Bij verweer constateert de Staatsecretaris dat het middel niet opkomt tegen ‘s Hofs oordeel dat de erflaatster ten tijde van haar overlijden een aanmerkelijk belang hield. Volgens de Staatssecretaris heeft het Hof op goede gronden geoordeeld dat het overlijden van de erflaatster een belaste (fictieve) vervreemding van het a.b. meebrengt. Gelet op tekst, doel en strekking van art. 4.16(1)(e) Wet IB 2001 is de overgang onder algemene titel van de aandelen van erflaatster op de verwachters een fictieve vervreemding als bedoeld in die bepaling. Aangezien bij haar overlijden alleen de erflaatster de aandelen had, konden zij alleen uit haar vermogen overgaan naar de verwachters. Van wie de verwachters civielrechtelijk erven (vader), acht de Staatssecretaris fiscaalrechtelijk niet van belang.
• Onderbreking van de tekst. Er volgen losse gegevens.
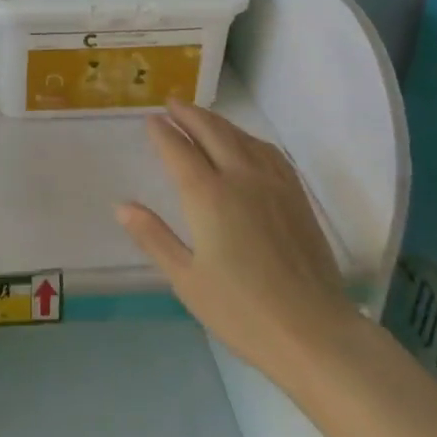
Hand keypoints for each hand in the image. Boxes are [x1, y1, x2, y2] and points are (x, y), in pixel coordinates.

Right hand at [117, 98, 351, 381]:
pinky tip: (246, 143)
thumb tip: (122, 206)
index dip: (162, 133)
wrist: (314, 332)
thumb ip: (154, 237)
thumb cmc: (242, 312)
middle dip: (189, 114)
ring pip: (241, 137)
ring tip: (201, 117)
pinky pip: (269, 152)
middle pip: (212, 132)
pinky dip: (248, 138)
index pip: (179, 150)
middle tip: (172, 103)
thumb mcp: (186, 280)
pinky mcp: (296, 196)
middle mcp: (240, 178)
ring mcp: (273, 184)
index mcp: (207, 196)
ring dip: (217, 121)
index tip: (150, 119)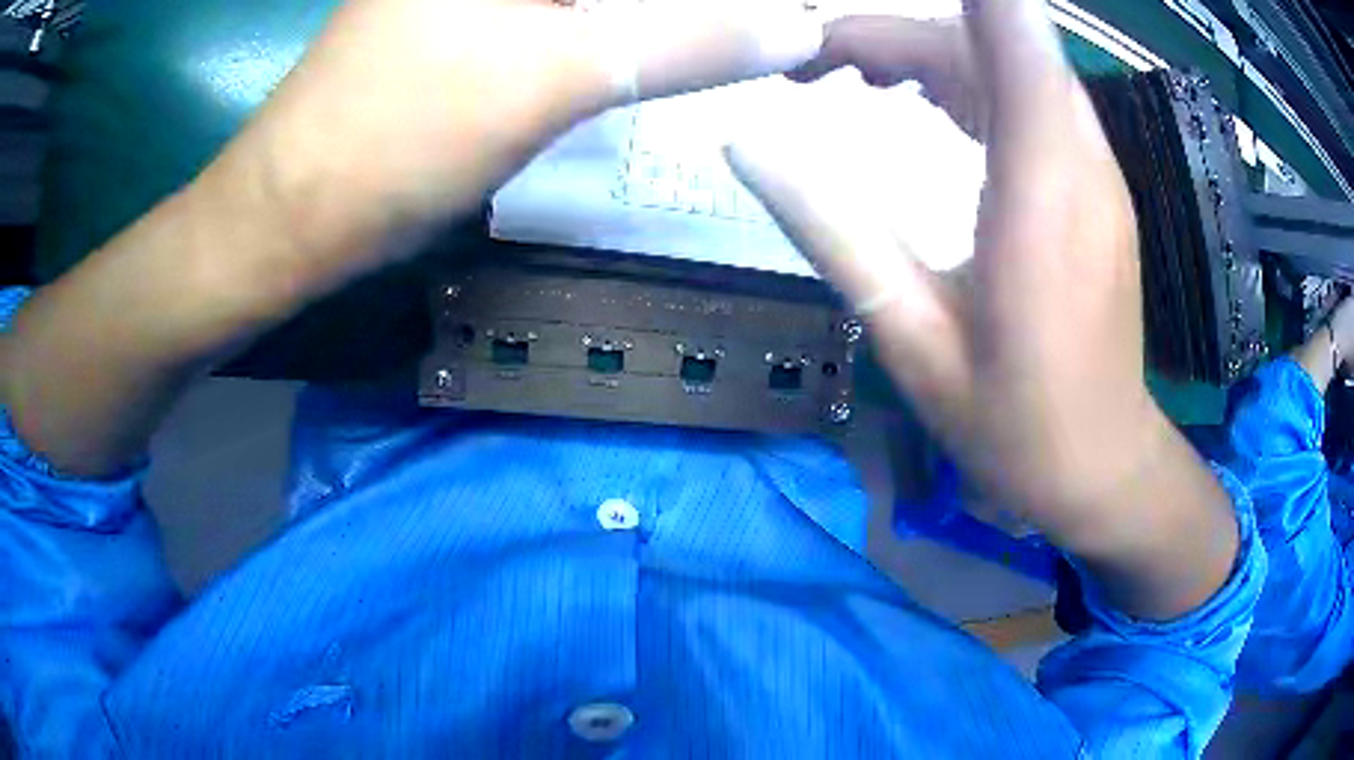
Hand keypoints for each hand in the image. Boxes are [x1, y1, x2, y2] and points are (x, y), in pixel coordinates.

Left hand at [1, 0, 824, 478]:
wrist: (291, 219)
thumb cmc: (396, 139)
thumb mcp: (556, 76)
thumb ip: (687, 43)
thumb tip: (801, 27)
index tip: (782, 8)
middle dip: (696, 4)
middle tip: (771, 23)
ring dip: (665, 15)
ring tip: (733, 37)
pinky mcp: (470, 28)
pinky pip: (572, 17)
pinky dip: (623, 31)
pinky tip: (661, 53)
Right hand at [728, 4, 1239, 618]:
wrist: (1101, 462)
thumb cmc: (1014, 421)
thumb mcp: (910, 336)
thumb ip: (832, 230)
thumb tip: (745, 144)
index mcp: (1039, 182)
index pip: (1009, 26)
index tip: (851, 11)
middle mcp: (1076, 150)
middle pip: (986, 34)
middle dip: (892, 30)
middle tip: (810, 67)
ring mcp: (1091, 162)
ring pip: (1004, 58)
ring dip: (923, 49)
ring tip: (843, 76)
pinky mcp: (1090, 180)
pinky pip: (1024, 92)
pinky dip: (961, 76)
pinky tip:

Belanghebbendes betoog miskent dat de vervulling van de ontbindende voorwaarde door het overlijden van de erflaatster geen terugwerkende kracht heeft (art. 3:38 BW), zodat de erflaatster tot aan haar overlijden a.b.-houdster was. Het Hof heeft dus, anders dan de belanghebbende stelt, geen vervreemder gefingeerd. Hij merkt hij op dat de Inspecteur bij het Hof subsidiair een beroep heeft gedaan op art. 4.16(1)(g) Wet IB 2001 (als vervreemding geldt ook het niet langer aanwezig zijn van een a.b.).
Bij testament kunnen de fiscale gevolgen van een fideï-commis geregeld worden en kan bepaald worden dat de verwachters de a.b.-heffing voor hun rekening moeten nemen. Dat is in casu niet gebeurd, maar de belanghebbende en de verwachters hebben wel een vaststellingsovereenkomst gesloten over wie de heffing betaalt. De vraag wie belastingplichtig is, kan dus los staan van de vraag op welk vermogen de a.b.-heffing drukt, aldus de Staatssecretaris. Het systeem dat de belanghebbende voorstaat en waarin geen (fictieve) vervreemding door de erflaatster wordt aangenomen, kan leiden tot heffingslekken, terwijl de achtergrond van de wijziging van het a.b.-regime in 1997 juist was het waarborgen van de fiscale claim bij overlijden van de a.b.-houder. Het leidt ook tot vragen over doorschuiving van de verkrijgingsprijs van het a.b.
Nu een tegenprestatie ontbreekt, is art. 4.22(1) Wet IB 2001 volgens de Staatssecretaris juist van toepassing.